======== EXERCISE MATERIAL ========

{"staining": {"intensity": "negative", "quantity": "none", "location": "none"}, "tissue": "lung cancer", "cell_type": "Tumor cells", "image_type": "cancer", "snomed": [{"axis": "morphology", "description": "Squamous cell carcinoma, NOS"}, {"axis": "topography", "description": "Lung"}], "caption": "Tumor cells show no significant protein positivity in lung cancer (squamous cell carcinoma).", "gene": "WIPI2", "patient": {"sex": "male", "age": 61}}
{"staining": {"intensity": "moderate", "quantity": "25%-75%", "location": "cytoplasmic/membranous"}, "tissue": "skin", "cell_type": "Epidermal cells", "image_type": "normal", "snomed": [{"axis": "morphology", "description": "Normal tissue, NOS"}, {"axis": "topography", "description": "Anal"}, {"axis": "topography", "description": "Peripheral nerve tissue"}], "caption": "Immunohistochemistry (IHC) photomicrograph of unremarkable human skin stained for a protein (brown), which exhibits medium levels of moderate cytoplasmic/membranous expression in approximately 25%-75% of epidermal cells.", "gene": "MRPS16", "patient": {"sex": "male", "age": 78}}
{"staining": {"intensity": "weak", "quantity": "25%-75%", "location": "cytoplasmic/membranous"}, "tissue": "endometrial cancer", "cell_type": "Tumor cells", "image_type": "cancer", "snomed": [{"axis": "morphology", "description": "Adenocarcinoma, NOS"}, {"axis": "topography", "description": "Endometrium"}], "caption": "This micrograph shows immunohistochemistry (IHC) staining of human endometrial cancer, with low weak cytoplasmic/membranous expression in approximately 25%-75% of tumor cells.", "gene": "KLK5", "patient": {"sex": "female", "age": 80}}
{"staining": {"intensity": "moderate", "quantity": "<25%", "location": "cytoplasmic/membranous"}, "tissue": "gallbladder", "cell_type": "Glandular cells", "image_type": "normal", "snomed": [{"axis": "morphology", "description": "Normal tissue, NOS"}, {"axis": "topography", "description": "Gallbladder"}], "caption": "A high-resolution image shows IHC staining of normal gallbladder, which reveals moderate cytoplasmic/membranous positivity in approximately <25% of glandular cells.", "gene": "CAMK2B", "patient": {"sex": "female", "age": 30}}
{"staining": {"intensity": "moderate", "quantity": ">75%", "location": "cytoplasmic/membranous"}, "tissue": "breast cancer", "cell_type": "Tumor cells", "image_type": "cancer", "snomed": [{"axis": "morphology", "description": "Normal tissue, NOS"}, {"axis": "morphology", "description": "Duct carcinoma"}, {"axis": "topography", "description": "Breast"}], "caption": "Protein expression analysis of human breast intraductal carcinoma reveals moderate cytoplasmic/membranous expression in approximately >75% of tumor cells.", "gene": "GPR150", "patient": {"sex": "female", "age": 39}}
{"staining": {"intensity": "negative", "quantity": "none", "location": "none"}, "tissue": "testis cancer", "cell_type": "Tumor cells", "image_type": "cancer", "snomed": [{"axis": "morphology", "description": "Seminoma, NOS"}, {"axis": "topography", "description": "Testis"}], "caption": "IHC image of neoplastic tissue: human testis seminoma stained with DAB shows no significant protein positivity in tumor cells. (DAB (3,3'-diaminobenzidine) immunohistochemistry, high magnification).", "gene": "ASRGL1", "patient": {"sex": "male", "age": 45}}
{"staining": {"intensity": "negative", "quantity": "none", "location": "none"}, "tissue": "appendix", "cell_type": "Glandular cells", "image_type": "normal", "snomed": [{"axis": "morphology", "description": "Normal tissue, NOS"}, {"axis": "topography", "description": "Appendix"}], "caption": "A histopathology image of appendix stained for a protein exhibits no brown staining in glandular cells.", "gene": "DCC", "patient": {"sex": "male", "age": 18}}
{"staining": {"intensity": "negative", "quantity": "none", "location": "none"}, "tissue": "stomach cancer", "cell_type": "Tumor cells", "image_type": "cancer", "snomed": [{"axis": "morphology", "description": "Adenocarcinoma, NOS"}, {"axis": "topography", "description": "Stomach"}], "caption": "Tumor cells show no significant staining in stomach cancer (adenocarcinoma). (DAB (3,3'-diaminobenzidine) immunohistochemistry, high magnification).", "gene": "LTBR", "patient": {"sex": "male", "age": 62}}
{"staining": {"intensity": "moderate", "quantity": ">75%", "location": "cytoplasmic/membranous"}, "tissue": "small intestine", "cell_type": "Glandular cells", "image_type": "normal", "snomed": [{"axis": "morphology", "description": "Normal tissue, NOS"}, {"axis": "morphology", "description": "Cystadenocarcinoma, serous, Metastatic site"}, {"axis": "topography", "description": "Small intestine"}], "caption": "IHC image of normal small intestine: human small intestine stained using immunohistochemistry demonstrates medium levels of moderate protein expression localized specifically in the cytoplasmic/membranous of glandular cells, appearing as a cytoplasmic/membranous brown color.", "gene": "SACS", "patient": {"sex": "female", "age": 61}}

========

## WHAT IS EXPECTED
Give back each line above precisely as it stands.

## ANSWER
{"staining": {"intensity": "negative", "quantity": "none", "location": "none"}, "tissue": "lung cancer", "cell_type": "Tumor cells", "image_type": "cancer", "snomed": [{"axis": "morphology", "description": "Squamous cell carcinoma, NOS"}, {"axis": "topography", "description": "Lung"}], "caption": "Tumor cells show no significant protein positivity in lung cancer (squamous cell carcinoma).", "gene": "WIPI2", "patient": {"sex": "male", "age": 61}}
{"staining": {"intensity": "moderate", "quantity": "25%-75%", "location": "cytoplasmic/membranous"}, "tissue": "skin", "cell_type": "Epidermal cells", "image_type": "normal", "snomed": [{"axis": "morphology", "description": "Normal tissue, NOS"}, {"axis": "topography", "description": "Anal"}, {"axis": "topography", "description": "Peripheral nerve tissue"}], "caption": "Immunohistochemistry (IHC) photomicrograph of unremarkable human skin stained for a protein (brown), which exhibits medium levels of moderate cytoplasmic/membranous expression in approximately 25%-75% of epidermal cells.", "gene": "MRPS16", "patient": {"sex": "male", "age": 78}}
{"staining": {"intensity": "weak", "quantity": "25%-75%", "location": "cytoplasmic/membranous"}, "tissue": "endometrial cancer", "cell_type": "Tumor cells", "image_type": "cancer", "snomed": [{"axis": "morphology", "description": "Adenocarcinoma, NOS"}, {"axis": "topography", "description": "Endometrium"}], "caption": "This micrograph shows immunohistochemistry (IHC) staining of human endometrial cancer, with low weak cytoplasmic/membranous expression in approximately 25%-75% of tumor cells.", "gene": "KLK5", "patient": {"sex": "female", "age": 80}}
{"staining": {"intensity": "moderate", "quantity": "<25%", "location": "cytoplasmic/membranous"}, "tissue": "gallbladder", "cell_type": "Glandular cells", "image_type": "normal", "snomed": [{"axis": "morphology", "description": "Normal tissue, NOS"}, {"axis": "topography", "description": "Gallbladder"}], "caption": "A high-resolution image shows IHC staining of normal gallbladder, which reveals moderate cytoplasmic/membranous positivity in approximately <25% of glandular cells.", "gene": "CAMK2B", "patient": {"sex": "female", "age": 30}}
{"staining": {"intensity": "moderate", "quantity": ">75%", "location": "cytoplasmic/membranous"}, "tissue": "breast cancer", "cell_type": "Tumor cells", "image_type": "cancer", "snomed": [{"axis": "morphology", "description": "Normal tissue, NOS"}, {"axis": "morphology", "description": "Duct carcinoma"}, {"axis": "topography", "description": "Breast"}], "caption": "Protein expression analysis of human breast intraductal carcinoma reveals moderate cytoplasmic/membranous expression in approximately >75% of tumor cells.", "gene": "GPR150", "patient": {"sex": "female", "age": 39}}
{"staining": {"intensity": "negative", "quantity": "none", "location": "none"}, "tissue": "testis cancer", "cell_type": "Tumor cells", "image_type": "cancer", "snomed": [{"axis": "morphology", "description": "Seminoma, NOS"}, {"axis": "topography", "description": "Testis"}], "caption": "IHC image of neoplastic tissue: human testis seminoma stained with DAB shows no significant protein positivity in tumor cells. (DAB (3,3'-diaminobenzidine) immunohistochemistry, high magnification).", "gene": "ASRGL1", "patient": {"sex": "male", "age": 45}}
{"staining": {"intensity": "negative", "quantity": "none", "location": "none"}, "tissue": "appendix", "cell_type": "Glandular cells", "image_type": "normal", "snomed": [{"axis": "morphology", "description": "Normal tissue, NOS"}, {"axis": "topography", "description": "Appendix"}], "caption": "A histopathology image of appendix stained for a protein exhibits no brown staining in glandular cells.", "gene": "DCC", "patient": {"sex": "male", "age": 18}}
{"staining": {"intensity": "negative", "quantity": "none", "location": "none"}, "tissue": "stomach cancer", "cell_type": "Tumor cells", "image_type": "cancer", "snomed": [{"axis": "morphology", "description": "Adenocarcinoma, NOS"}, {"axis": "topography", "description": "Stomach"}], "caption": "Tumor cells show no significant staining in stomach cancer (adenocarcinoma). (DAB (3,3'-diaminobenzidine) immunohistochemistry, high magnification).", "gene": "LTBR", "patient": {"sex": "male", "age": 62}}
{"staining": {"intensity": "moderate", "quantity": ">75%", "location": "cytoplasmic/membranous"}, "tissue": "small intestine", "cell_type": "Glandular cells", "image_type": "normal", "snomed": [{"axis": "morphology", "description": "Normal tissue, NOS"}, {"axis": "morphology", "description": "Cystadenocarcinoma, serous, Metastatic site"}, {"axis": "topography", "description": "Small intestine"}], "caption": "IHC image of normal small intestine: human small intestine stained using immunohistochemistry demonstrates medium levels of moderate protein expression localized specifically in the cytoplasmic/membranous of glandular cells, appearing as a cytoplasmic/membranous brown color.", "gene": "SACS", "patient": {"sex": "female", "age": 61}}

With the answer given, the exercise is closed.